### Aim of the exercise
The reply should contain every entry below exactly as written, with no images.

_ _ _ _ _

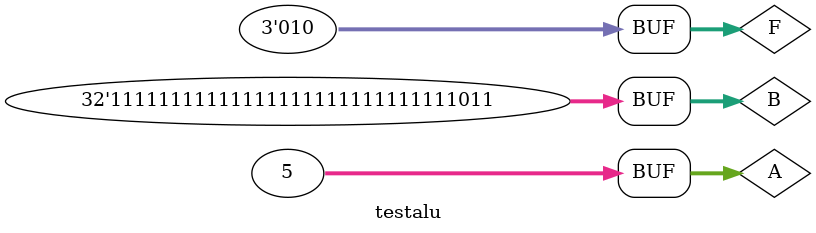
<source format=sv>
module testalu();
    logic signed [31:0] A, B;
    logic [2:0] F;
    logic signed [31:0] Y;
    logic zero;
    alu dut(A,B,F,Y,zero);

    initial begin

    #20; A=0; B=0; F=0;
	#10; A=32'd4; B=-32'd5; F=3'b110;
	#10; A=32'd4; B=-32'd5; F=3'b111;
	#10; A=32'd4; B=-32'd5; F=3'b010;
    #10; A=32'd5; B=-32'd5; F=3'b010;
    end
endmodule
</source>
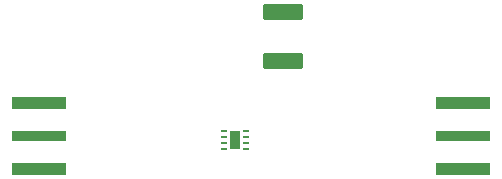
<source format=gbr>
%TF.GenerationSoftware,KiCad,Pcbnew,7.0.8*%
%TF.CreationDate,2024-03-07T13:19:55-05:00*%
%TF.ProjectId,Amplifier,416d706c-6966-4696-9572-2e6b69636164,rev?*%
%TF.SameCoordinates,Original*%
%TF.FileFunction,Paste,Top*%
%TF.FilePolarity,Positive*%
%FSLAX46Y46*%
G04 Gerber Fmt 4.6, Leading zero omitted, Abs format (unit mm)*
G04 Created by KiCad (PCBNEW 7.0.8) date 2024-03-07 13:19:55*
%MOMM*%
%LPD*%
G01*
G04 APERTURE LIST*
G04 Aperture macros list*
%AMRoundRect*
0 Rectangle with rounded corners*
0 $1 Rounding radius*
0 $2 $3 $4 $5 $6 $7 $8 $9 X,Y pos of 4 corners*
0 Add a 4 corners polygon primitive as box body*
4,1,4,$2,$3,$4,$5,$6,$7,$8,$9,$2,$3,0*
0 Add four circle primitives for the rounded corners*
1,1,$1+$1,$2,$3*
1,1,$1+$1,$4,$5*
1,1,$1+$1,$6,$7*
1,1,$1+$1,$8,$9*
0 Add four rect primitives between the rounded corners*
20,1,$1+$1,$2,$3,$4,$5,0*
20,1,$1+$1,$4,$5,$6,$7,0*
20,1,$1+$1,$6,$7,$8,$9,0*
20,1,$1+$1,$8,$9,$2,$3,0*%
G04 Aperture macros list end*
%ADD10R,4.560000X0.850000*%
%ADD11R,4.560000X1.000000*%
%ADD12RoundRect,0.249999X1.450001X-0.450001X1.450001X0.450001X-1.450001X0.450001X-1.450001X-0.450001X0*%
%ADD13R,0.499999X0.249999*%
%ADD14R,0.900001X1.599999*%
G04 APERTURE END LIST*
D10*
%TO.C,REF\u002A\u002A*%
X42845001Y-48538000D03*
D11*
X42845001Y-45768000D03*
X42845001Y-51308000D03*
%TD*%
D12*
%TO.C,REF\u002A\u002A*%
X63500000Y-42164000D03*
X63500000Y-38064000D03*
%TD*%
D10*
%TO.C,REF\u002A\u002A*%
X78740000Y-48511250D03*
D11*
X78740000Y-51281250D03*
X78740000Y-45741250D03*
%TD*%
D13*
%TO.C,REF\u002A\u002A*%
X58485999Y-48126000D03*
X58485999Y-48625999D03*
X58485999Y-49126001D03*
X58485999Y-49625999D03*
X60386001Y-49625999D03*
X60386001Y-49126001D03*
X60386001Y-48625999D03*
X60386001Y-48126000D03*
D14*
X59436000Y-48875998D03*
%TD*%
M02*

</source>
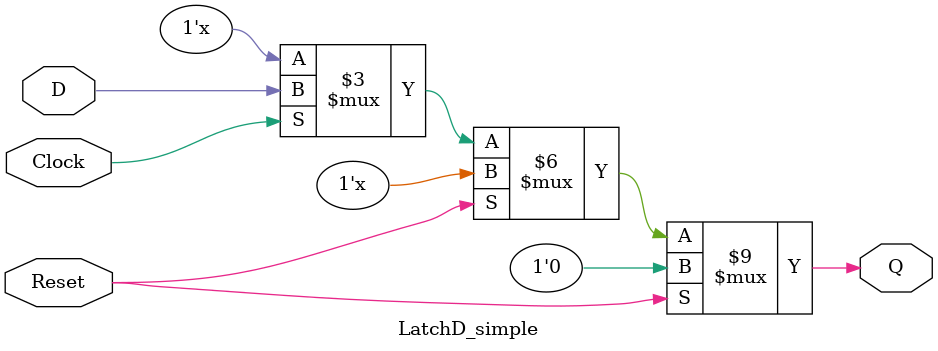
<source format=v>
`include "Globales.v"

module LatchD_simple (
	input wire				Clock,
	input wire				Reset,
	input wire				D,
	output reg		 		Q
);
always @ (Clock, Reset)
  begin
	if ( Reset )
		Q = 0;
	else if (Clock)
		Q = D; 
  end

endmodule

</source>
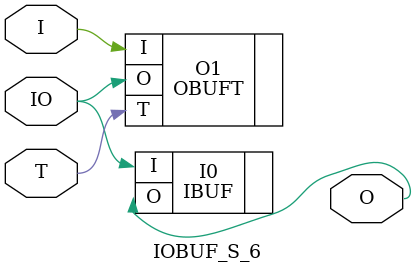
<source format=v>


`timescale  1 ps / 1 ps


module IOBUF_S_6 (O, IO, I, T);

    output O;

    inout  IO;

    input  I, T;

        OBUFT #( .SLEW("SLOW"), .DRIVE(6)) O1 (.O(IO), .I(I), .T(T)); 
	IBUF #(.IOSTANDARD("DEFAULT"))  I0 (.O(O), .I(IO));
        

endmodule



</source>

_ _ _ _ _

### Result of this task
<source format=sv>
module testalu();
    logic signed [31:0] A, B;
    logic [2:0] F;
    logic signed [31:0] Y;
    logic zero;
    alu dut(A,B,F,Y,zero);

    initial begin

    #20; A=0; B=0; F=0;
	#10; A=32'd4; B=-32'd5; F=3'b110;
	#10; A=32'd4; B=-32'd5; F=3'b111;
	#10; A=32'd4; B=-32'd5; F=3'b010;
    #10; A=32'd5; B=-32'd5; F=3'b010;
    end
endmodule
</source>
<source format=gbr>
%TF.GenerationSoftware,KiCad,Pcbnew,7.0.8*%
%TF.CreationDate,2024-03-07T13:19:55-05:00*%
%TF.ProjectId,Amplifier,416d706c-6966-4696-9572-2e6b69636164,rev?*%
%TF.SameCoordinates,Original*%
%TF.FileFunction,Paste,Top*%
%TF.FilePolarity,Positive*%
%FSLAX46Y46*%
G04 Gerber Fmt 4.6, Leading zero omitted, Abs format (unit mm)*
G04 Created by KiCad (PCBNEW 7.0.8) date 2024-03-07 13:19:55*
%MOMM*%
%LPD*%
G01*
G04 APERTURE LIST*
G04 Aperture macros list*
%AMRoundRect*
0 Rectangle with rounded corners*
0 $1 Rounding radius*
0 $2 $3 $4 $5 $6 $7 $8 $9 X,Y pos of 4 corners*
0 Add a 4 corners polygon primitive as box body*
4,1,4,$2,$3,$4,$5,$6,$7,$8,$9,$2,$3,0*
0 Add four circle primitives for the rounded corners*
1,1,$1+$1,$2,$3*
1,1,$1+$1,$4,$5*
1,1,$1+$1,$6,$7*
1,1,$1+$1,$8,$9*
0 Add four rect primitives between the rounded corners*
20,1,$1+$1,$2,$3,$4,$5,0*
20,1,$1+$1,$4,$5,$6,$7,0*
20,1,$1+$1,$6,$7,$8,$9,0*
20,1,$1+$1,$8,$9,$2,$3,0*%
G04 Aperture macros list end*
%ADD10R,4.560000X0.850000*%
%ADD11R,4.560000X1.000000*%
%ADD12RoundRect,0.249999X1.450001X-0.450001X1.450001X0.450001X-1.450001X0.450001X-1.450001X-0.450001X0*%
%ADD13R,0.499999X0.249999*%
%ADD14R,0.900001X1.599999*%
G04 APERTURE END LIST*
D10*
%TO.C,REF\u002A\u002A*%
X42845001Y-48538000D03*
D11*
X42845001Y-45768000D03*
X42845001Y-51308000D03*
%TD*%
D12*
%TO.C,REF\u002A\u002A*%
X63500000Y-42164000D03*
X63500000Y-38064000D03*
%TD*%
D10*
%TO.C,REF\u002A\u002A*%
X78740000Y-48511250D03*
D11*
X78740000Y-51281250D03*
X78740000Y-45741250D03*
%TD*%
D13*
%TO.C,REF\u002A\u002A*%
X58485999Y-48126000D03*
X58485999Y-48625999D03*
X58485999Y-49126001D03*
X58485999Y-49625999D03*
X60386001Y-49625999D03*
X60386001Y-49126001D03*
X60386001Y-48625999D03*
X60386001Y-48126000D03*
D14*
X59436000Y-48875998D03*
%TD*%
M02*

</source>
<source format=v>
`include "Globales.v"

module LatchD_simple (
	input wire				Clock,
	input wire				Reset,
	input wire				D,
	output reg		 		Q
);
always @ (Clock, Reset)
  begin
	if ( Reset )
		Q = 0;
	else if (Clock)
		Q = D; 
  end

endmodule

</source>
<source format=v>


`timescale  1 ps / 1 ps


module IOBUF_S_6 (O, IO, I, T);

    output O;

    inout  IO;

    input  I, T;

        OBUFT #( .SLEW("SLOW"), .DRIVE(6)) O1 (.O(IO), .I(I), .T(T)); 
	IBUF #(.IOSTANDARD("DEFAULT"))  I0 (.O(O), .I(IO));
        

endmodule



</source>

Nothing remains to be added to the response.